Silao, Mexico – In a first test of the labor mechanisms negotiated under the United States-Mexico-Canada Trade Agreement (USMCA), workers at a General Motors plant in Mexico have voted to reject a collective contract negotiated by an old guard union accused of intimidation tactics in earlier votes.
An initial contract vote in April was suspended after Mexico’s Labor Ministry found irregularities in the process, prompting the United States to lodge the first complaint under the labor enforcement mechanism of the USMCA, and the Biden Administration to ask the Mexican government to review potential worker violations at the factory.
The vote opens the door for workers to oust the plant’s Miguel Trujillo Lopez union – part of the Confederation of Mexican Workers (CTM), one of Mexico’s largest and most powerful Labor organizations – and select or start a new union to represent the workers and negotiate a new contract.

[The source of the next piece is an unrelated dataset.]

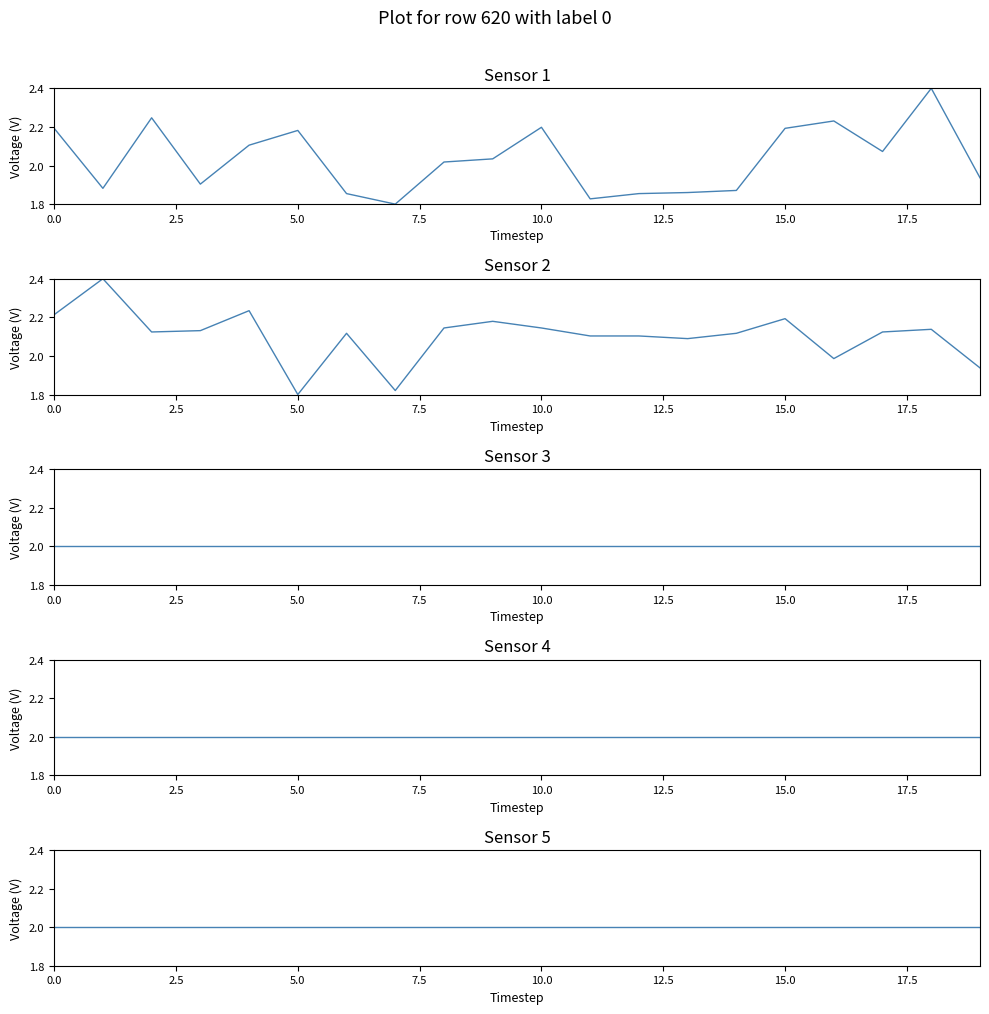

What is the minimum value shown in the chart?

1.8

Nearly 6,000 workers at the GM plant in Silao voted over two days, Aug. 17-18, according to a statement from Mexico’s Labor Ministry. Workers voted 3,214 to reject the contract to 2,623 votes in favor.
Although the vote terminates the contract, GM said it would continue production at the plant under the terms of the current contract until a new one is negotiated.

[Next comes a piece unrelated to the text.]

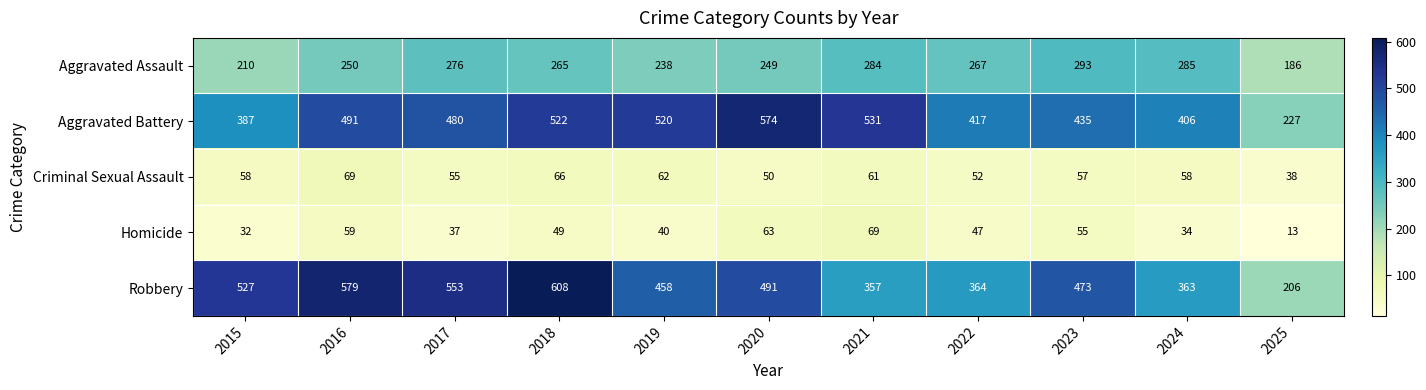

What is the maximum value shown in the chart?

608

A new group has been working to organize the plant’s workers.
Choosing a new union will require another vote, in which the Miguel Trujillo Lopez union could also vie to take back the contract.
FIRST TEST OF LABOR PROTECTIONS
The vote, with safeguards agreed upon by Mexico and the United States to ensure a fair vote, was the first to test the labor mechanisms in the United States-Mexico-Canada Agreement (USMCA), which replaced the North American Free Trade Agreement last year. The USMCA included language giving factory workers in the United States, Canada and Mexico the right to form unions and authorized penalties for factories that violate workers’ rights of free association and collective bargaining.
The vote was held inside the plant with observers from the Labor Ministry, National Electoral Institute and the United Nations’ International Labor Organization.
U.S. Trade Representative Katherine Tai said the vote results demonstrated the role of the trade accord’s “rapid-response” mechanism and congratulated the Mexican government for overseeing the vote.
“Free and fair union votes are a critical component of freedom of association and collective bargaining and the related labor provisions of the USMCA,” Tai said in a statement.
Many workers who campaigned for the “no” vote told Reuters their current union did not fight hard enough for better salaries at the plant, which produces pickup trucks.
‘FAIRER PLAYING FIELD’
The United Auto Workers (UAW), which represents thousands of GM’s U.S. workers, said the vote would create a fairer playing field in Mexico, marking a win on both sides of the border.
Unifor, Canada’s largest private sector union, said the vote demonstrate what USMCA aimed to achieve by giving workers a voice.
Richard Neal, chairman of the U.S. House Ways and Means Committee, and other top Democrats said the vote showed how “vigorous enforcement” of Labor standards in U.S. trade agreements could help dismantle pervasive obstacles to freedom of association and other workers’ rights.